### WHAT TO WORK ON
Lift out all lines below that contain "pixels".

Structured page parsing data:
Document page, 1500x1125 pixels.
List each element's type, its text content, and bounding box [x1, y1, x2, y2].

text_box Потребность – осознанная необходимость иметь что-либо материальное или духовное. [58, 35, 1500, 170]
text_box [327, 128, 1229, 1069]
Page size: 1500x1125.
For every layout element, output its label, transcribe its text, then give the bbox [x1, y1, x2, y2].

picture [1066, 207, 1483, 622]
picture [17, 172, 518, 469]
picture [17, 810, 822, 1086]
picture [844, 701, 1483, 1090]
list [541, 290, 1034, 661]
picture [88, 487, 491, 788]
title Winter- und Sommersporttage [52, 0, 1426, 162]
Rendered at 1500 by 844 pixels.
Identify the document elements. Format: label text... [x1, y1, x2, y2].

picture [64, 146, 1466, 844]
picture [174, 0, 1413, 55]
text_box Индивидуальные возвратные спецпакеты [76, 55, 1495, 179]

### TASK RESPONSE
Document page, 1500x1125 pixels.
Rendered at 1500 by 844 pixels.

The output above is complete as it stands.